Find every line below that contains the word "green", and copy each one. Matching is case-sensitive.

START

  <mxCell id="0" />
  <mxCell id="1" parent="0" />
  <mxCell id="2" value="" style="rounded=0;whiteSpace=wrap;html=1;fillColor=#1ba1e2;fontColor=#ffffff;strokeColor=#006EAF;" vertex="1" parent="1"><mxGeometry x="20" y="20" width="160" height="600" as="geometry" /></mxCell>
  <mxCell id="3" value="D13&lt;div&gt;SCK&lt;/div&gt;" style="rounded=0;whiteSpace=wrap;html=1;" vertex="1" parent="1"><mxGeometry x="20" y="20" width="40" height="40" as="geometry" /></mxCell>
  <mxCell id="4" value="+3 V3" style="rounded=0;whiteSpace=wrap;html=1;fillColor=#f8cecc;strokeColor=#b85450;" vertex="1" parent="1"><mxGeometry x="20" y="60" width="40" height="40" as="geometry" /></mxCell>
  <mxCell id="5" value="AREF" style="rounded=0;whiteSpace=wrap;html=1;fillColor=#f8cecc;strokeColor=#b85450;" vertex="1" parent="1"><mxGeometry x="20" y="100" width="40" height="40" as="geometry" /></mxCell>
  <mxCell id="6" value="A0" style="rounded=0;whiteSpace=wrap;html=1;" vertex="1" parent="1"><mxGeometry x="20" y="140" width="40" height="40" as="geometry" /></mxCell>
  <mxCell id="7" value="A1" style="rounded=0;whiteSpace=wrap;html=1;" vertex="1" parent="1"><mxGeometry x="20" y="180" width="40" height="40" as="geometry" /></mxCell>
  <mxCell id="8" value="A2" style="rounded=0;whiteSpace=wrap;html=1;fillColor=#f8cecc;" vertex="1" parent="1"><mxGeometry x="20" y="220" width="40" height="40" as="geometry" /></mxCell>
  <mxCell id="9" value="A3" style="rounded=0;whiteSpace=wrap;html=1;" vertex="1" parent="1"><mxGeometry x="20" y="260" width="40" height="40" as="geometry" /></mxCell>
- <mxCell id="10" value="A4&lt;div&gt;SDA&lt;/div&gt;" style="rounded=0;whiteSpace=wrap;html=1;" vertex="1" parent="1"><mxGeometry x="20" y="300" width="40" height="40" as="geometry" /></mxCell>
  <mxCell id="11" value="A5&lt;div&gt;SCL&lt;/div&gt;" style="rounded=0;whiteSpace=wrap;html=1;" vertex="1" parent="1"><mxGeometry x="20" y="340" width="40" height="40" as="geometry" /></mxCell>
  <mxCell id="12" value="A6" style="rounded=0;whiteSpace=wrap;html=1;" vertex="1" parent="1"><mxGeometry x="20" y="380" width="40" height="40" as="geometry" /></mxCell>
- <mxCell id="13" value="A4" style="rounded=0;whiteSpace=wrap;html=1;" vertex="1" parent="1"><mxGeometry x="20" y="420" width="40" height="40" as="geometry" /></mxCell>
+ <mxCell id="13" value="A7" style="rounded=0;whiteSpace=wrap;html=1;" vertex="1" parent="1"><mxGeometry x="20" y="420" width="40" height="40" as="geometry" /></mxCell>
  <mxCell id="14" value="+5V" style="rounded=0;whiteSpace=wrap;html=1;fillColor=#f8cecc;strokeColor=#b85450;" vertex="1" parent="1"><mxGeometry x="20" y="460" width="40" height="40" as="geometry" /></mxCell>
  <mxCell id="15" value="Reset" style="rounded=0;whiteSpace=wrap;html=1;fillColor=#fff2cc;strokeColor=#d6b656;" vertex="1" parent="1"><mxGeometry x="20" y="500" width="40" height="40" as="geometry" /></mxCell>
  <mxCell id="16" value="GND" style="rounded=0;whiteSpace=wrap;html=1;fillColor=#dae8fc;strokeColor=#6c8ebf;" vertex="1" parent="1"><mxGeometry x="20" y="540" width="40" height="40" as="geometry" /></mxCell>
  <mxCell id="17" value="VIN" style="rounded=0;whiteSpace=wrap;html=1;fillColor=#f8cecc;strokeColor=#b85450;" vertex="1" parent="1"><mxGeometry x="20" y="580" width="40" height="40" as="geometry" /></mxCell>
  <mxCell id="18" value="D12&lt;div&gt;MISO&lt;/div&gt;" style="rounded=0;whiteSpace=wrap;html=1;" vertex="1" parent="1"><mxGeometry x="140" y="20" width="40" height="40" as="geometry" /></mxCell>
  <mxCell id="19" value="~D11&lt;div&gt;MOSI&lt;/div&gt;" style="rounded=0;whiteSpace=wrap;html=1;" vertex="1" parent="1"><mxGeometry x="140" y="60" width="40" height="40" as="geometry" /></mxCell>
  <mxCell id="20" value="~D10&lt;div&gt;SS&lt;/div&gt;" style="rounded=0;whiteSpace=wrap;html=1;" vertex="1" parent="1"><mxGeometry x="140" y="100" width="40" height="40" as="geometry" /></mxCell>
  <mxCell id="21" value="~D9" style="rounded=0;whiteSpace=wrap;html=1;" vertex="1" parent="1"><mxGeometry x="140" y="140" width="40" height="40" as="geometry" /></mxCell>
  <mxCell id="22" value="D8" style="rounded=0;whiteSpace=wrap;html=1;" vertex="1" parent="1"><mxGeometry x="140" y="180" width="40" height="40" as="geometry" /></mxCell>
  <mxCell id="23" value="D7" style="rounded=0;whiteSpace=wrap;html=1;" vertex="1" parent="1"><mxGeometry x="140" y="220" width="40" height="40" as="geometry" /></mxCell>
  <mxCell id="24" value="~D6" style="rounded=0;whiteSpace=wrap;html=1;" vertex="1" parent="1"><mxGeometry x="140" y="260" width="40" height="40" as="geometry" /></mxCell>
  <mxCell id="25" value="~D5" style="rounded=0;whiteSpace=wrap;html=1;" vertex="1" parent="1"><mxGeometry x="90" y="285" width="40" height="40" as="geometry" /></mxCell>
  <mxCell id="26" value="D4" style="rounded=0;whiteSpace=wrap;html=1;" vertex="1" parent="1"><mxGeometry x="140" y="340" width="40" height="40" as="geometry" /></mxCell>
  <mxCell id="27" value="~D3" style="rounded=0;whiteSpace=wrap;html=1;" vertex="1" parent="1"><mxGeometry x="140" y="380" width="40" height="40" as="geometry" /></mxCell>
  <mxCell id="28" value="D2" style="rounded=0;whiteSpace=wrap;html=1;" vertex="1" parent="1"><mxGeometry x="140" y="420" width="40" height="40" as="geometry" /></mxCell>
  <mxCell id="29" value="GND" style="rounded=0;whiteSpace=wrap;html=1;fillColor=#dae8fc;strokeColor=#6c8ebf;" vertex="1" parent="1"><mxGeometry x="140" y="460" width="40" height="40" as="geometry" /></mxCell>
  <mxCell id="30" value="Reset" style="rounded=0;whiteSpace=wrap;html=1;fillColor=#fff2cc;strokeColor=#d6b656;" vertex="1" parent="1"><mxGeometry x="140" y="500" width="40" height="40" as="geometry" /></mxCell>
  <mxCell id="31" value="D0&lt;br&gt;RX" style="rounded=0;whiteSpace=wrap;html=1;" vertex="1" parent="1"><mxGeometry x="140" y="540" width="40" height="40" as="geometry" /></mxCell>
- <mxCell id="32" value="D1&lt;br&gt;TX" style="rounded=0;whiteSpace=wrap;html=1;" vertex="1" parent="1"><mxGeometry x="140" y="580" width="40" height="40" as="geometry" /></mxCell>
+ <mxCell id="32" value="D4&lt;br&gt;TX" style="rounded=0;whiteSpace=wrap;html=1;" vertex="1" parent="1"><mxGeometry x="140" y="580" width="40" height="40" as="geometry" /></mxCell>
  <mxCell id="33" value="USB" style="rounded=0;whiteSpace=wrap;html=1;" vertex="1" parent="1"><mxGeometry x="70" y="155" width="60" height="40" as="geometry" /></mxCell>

END
START

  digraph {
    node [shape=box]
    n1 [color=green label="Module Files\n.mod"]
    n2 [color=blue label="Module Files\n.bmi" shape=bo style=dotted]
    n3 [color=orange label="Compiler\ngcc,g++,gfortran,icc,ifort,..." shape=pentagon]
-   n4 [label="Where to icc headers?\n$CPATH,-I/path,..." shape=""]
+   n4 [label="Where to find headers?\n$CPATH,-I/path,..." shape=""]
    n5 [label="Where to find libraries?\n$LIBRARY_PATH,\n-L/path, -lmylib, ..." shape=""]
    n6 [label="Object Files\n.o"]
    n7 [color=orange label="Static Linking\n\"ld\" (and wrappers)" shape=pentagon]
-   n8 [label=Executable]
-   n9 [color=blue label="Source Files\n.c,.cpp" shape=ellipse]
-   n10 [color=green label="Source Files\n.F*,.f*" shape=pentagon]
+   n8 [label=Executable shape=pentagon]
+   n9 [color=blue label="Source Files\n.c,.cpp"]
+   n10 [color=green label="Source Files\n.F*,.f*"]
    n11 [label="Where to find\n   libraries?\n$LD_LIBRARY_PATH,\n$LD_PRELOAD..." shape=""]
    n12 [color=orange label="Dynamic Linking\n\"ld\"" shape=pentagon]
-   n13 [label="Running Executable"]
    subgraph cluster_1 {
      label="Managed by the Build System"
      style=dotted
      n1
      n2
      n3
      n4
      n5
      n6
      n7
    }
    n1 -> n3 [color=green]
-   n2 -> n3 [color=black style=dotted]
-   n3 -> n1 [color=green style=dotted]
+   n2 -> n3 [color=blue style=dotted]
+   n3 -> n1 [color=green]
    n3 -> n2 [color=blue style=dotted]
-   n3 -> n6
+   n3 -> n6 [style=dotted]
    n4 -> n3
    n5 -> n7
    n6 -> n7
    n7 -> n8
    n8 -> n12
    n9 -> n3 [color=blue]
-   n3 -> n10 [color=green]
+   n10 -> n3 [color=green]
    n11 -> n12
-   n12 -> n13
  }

END

▶ [TASK OUTPUT]:
    n1 [color=green label="Module Files\n.mod"]
-   n10 [color=green label="Source Files\n.F*,.f*" shape=pentagon]
+   n10 [color=green label="Source Files\n.F*,.f*"]
    n1 -> n3 [color=green]
-   n3 -> n1 [color=green style=dotted]
+   n3 -> n1 [color=green]
-   n3 -> n10 [color=green]
+   n10 -> n3 [color=green]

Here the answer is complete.